Leserbriefe Kartell des Schweigens

Zum Artikel „Ärzte machen weniger Behandlungsfehler“ (TV vom 21. März) schreibt Alfred Schmitt:

Nicht ohne Grund beschweren sich so viele Patienten. Jährlich 100 000 vermeidbare Medizinschäden mit 25 000 vermeidbaren Medizintoten, somit 70 Tote pro Tag durch „Kunstfehler“ – das wurde durch die „Aktion Patientensicherheit“ bestätigt, an der auch die Ärztekammer mitwirkt, die diese Zahlen jahrzehntelang bestritten hatte.

Jedes Jahr werden bei stark steigender Tendenz rund 30 000 Schadensfälle nach Fehlbehandlungen den ärztlichen Haftpflichtversicherungen zum Schadensausgleich gemeldet. Angesichts der Zahl von 100 000 Medizinschäden pro Jahr dürften die gemeldeten Fälle nur die Spitze des Eisberges sein, da ein Teil der Patienten von Ärztefehlern keine Kenntnis erlangt und Schäden als schicksalhaft hinnimmt und ein weiterer Teil der Patienten trotz Kenntnis von vornherein resigniert, da es für den einzelnen, auf sich allein gestellten Patienten schwierig ist, Ansprüche nach Behandlungsfehlern durchzusetzen.

Ausmaß und Häufigkeit von Behandlungsfehlern gehören zu den bestgehüteten Geheimnissen der Medizin. Die Einrichtung der Schlichtungsstellen war der Erfolg der Patientenschutzbewegung. Dieser hatte die ärztlichen Standesfunktionäre aufgeschreckt. Sie befürchteten amerikanische Verhältnisse mit steigenden Behandlungsfehler-Verfahren wie in den USA. Die Standesfunktionäre traten deshalb zusammen mit den Bürokraten der ärztlichen Berufshaftpflicht-Versicherungen die Flucht nach vorn an und richteten Schlichtungsstellen und Gutachterkommissionen ein mit dem Ziel, die Patientenschutzbewegung zu unterlaufen, zu schwächen und letztlich zu vernichten. Die Schlichtungsstellen und Gutachterkommissionen werden nicht nur von den Ärztekammern, sondern auch, was die meisten Patienten nicht wissen, von den ärztlichen Berufshaftpflicht-Versicherungen und damit von den Gegnern der Patienten finanziert.

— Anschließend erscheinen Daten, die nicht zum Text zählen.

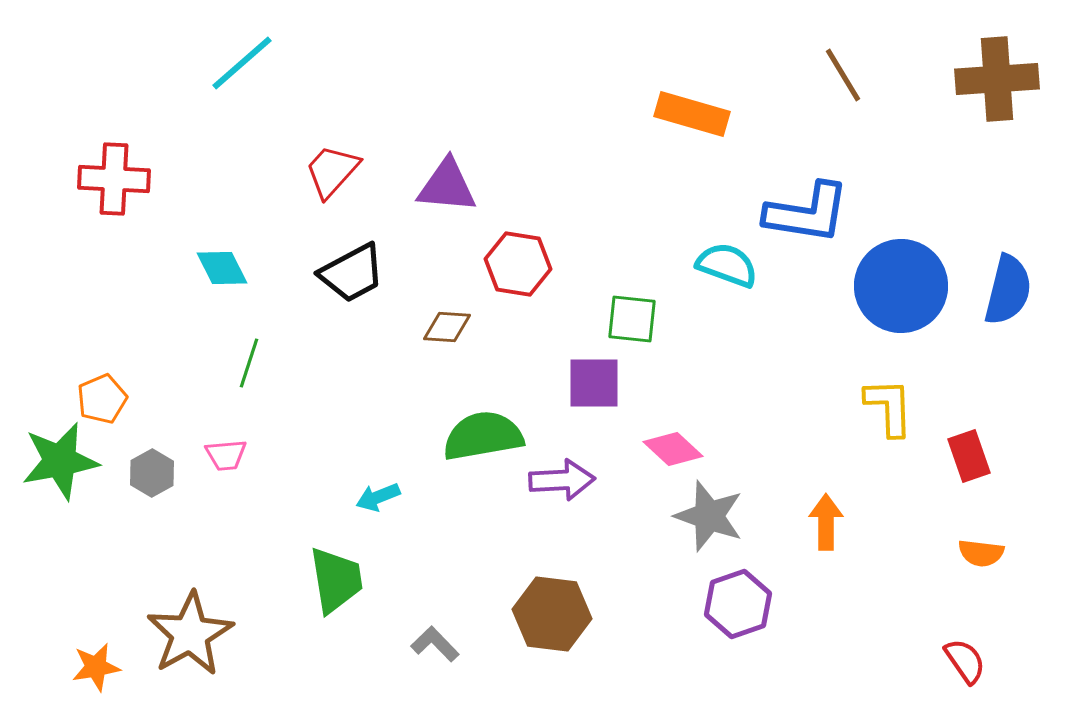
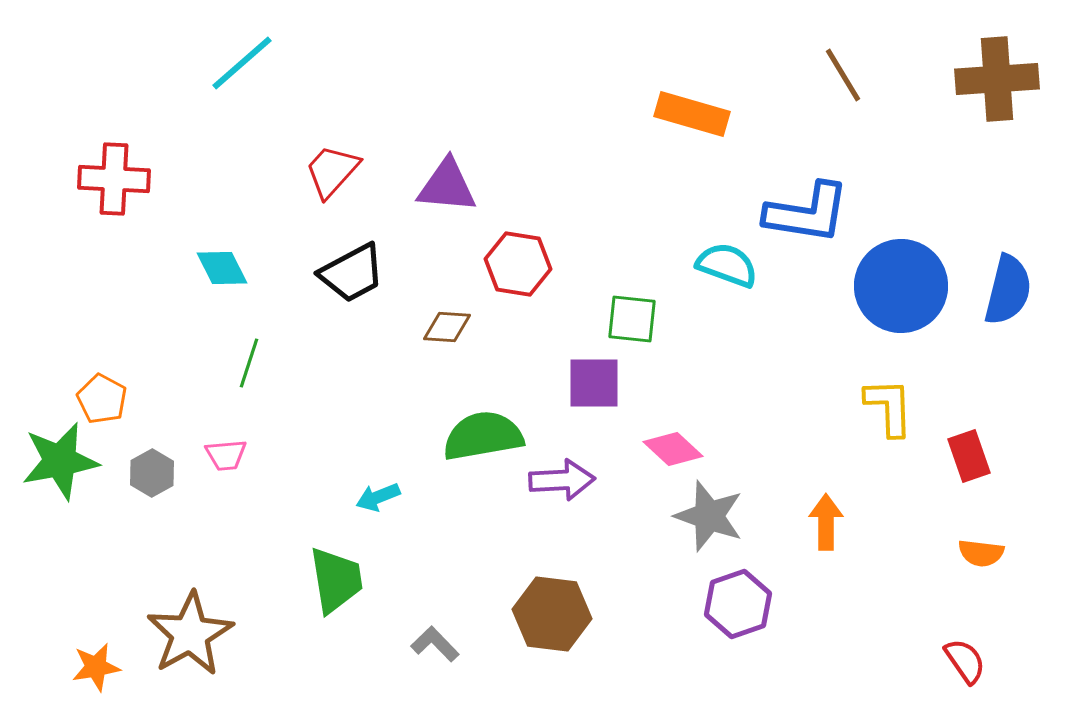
orange pentagon: rotated 21 degrees counterclockwise
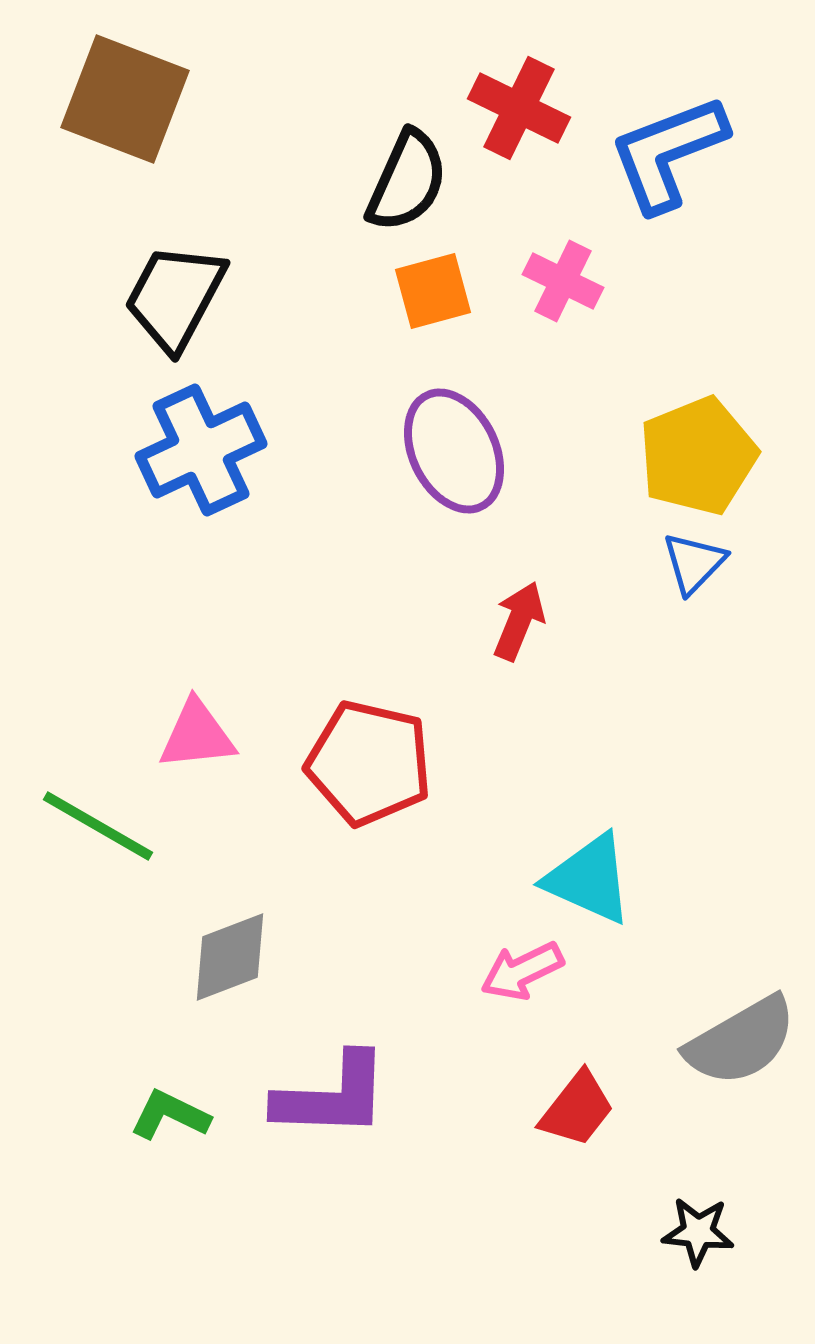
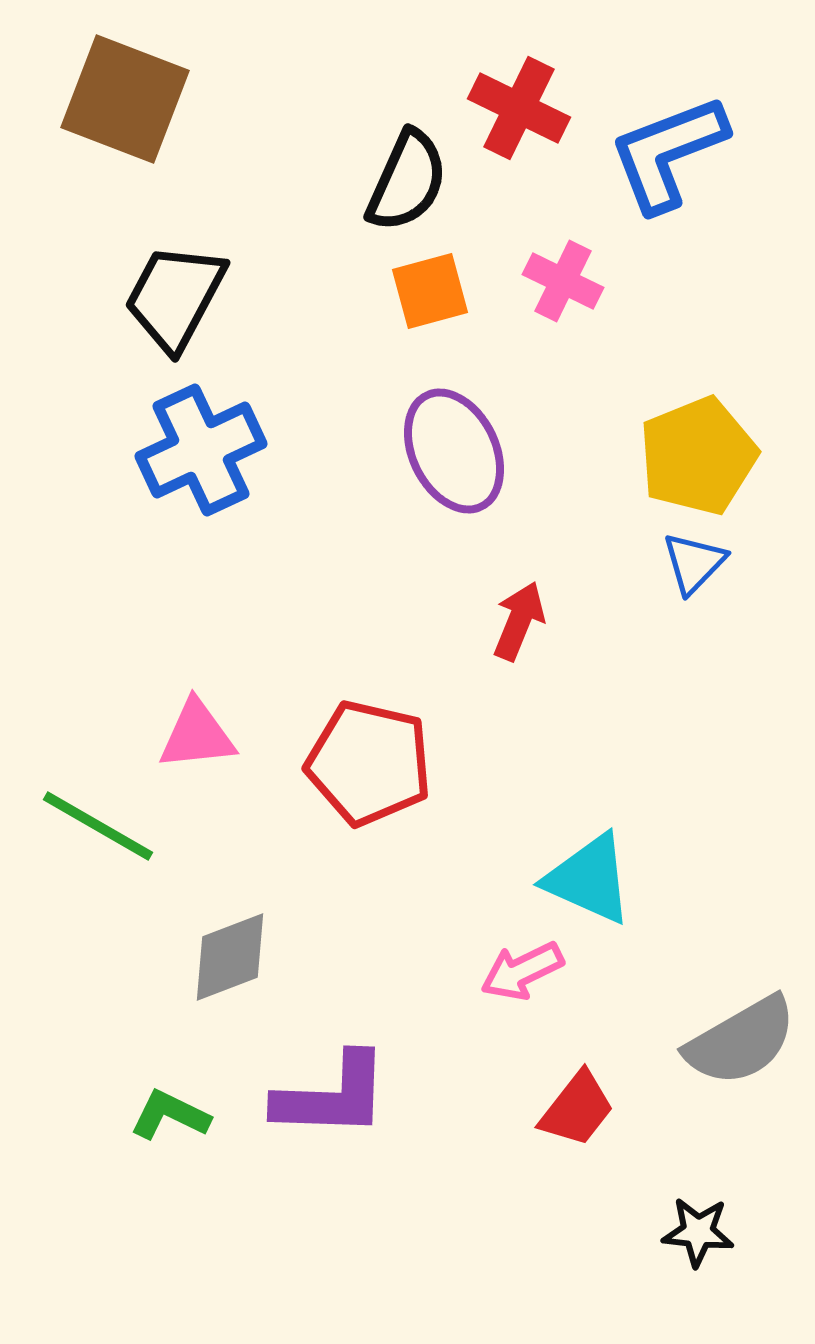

Die Inanspruchnahme der Schlichtungsstellen und Gutachter-Kommissionen ist für die Patienten extrem gefährlich. Eine der überwiegend negativen Entscheidungen ist fast regelmäßig das „Aus“ für die Ansprüche des Patienten, erschwert zumindest die Durchsetzung von Ansprüchen ungemein, weil nachfolgende medizinische Sachverständige nicht nur den Behandlungsfehler nachweisen, sondern auch dem vorhergehenden Gutachter der Schlichtungsstelle, nicht selten im Professorenrang, eine Falschbegutachtung vorwerfen müssen. Dazu sind die wenigsten Gutachter bereit.

Eine negative Entscheidung bestimmt zwar nicht zwingend das weitere Verfahren, stellt aber eine verheerende Ausgangslage für das weitere Vorgehen dar, da sich dann natürlich die Ärzte sofort auf diese Entscheidung berufen und den geschädigten Patienten als Querulanten hinstellen, der trotz der Belehrung durch eine angeblich kompetente und objektive Institution immer noch uneinsichtig auf seinen vermeintlichen Ansprüchen gegen den Arzt beharre. Da sich die Patienten ganz überwiegend eine negative Entscheidung einhandeln, wird auf diese Weise die überwiegende Mehrzahl berechtigter Patientenansprüche abgewiesen.

Die Schlichtungsstellen und Gutachter-Kommissionen der Ärztekammern entpuppen sich somit als Ärzteschutz-Stellen, von denen der Volksmund sagt, dass eine Krähe der anderen kein Auge aushackt. Durch diese Verschwörung des Schweigens gewährleisten die Ärztefunktionäre, dass das Ausmaß der Medizinschäden sowie deren strukturelle Ursachen verschleiert werden und sich letztlich im Medizinbetrieb nichts ändert.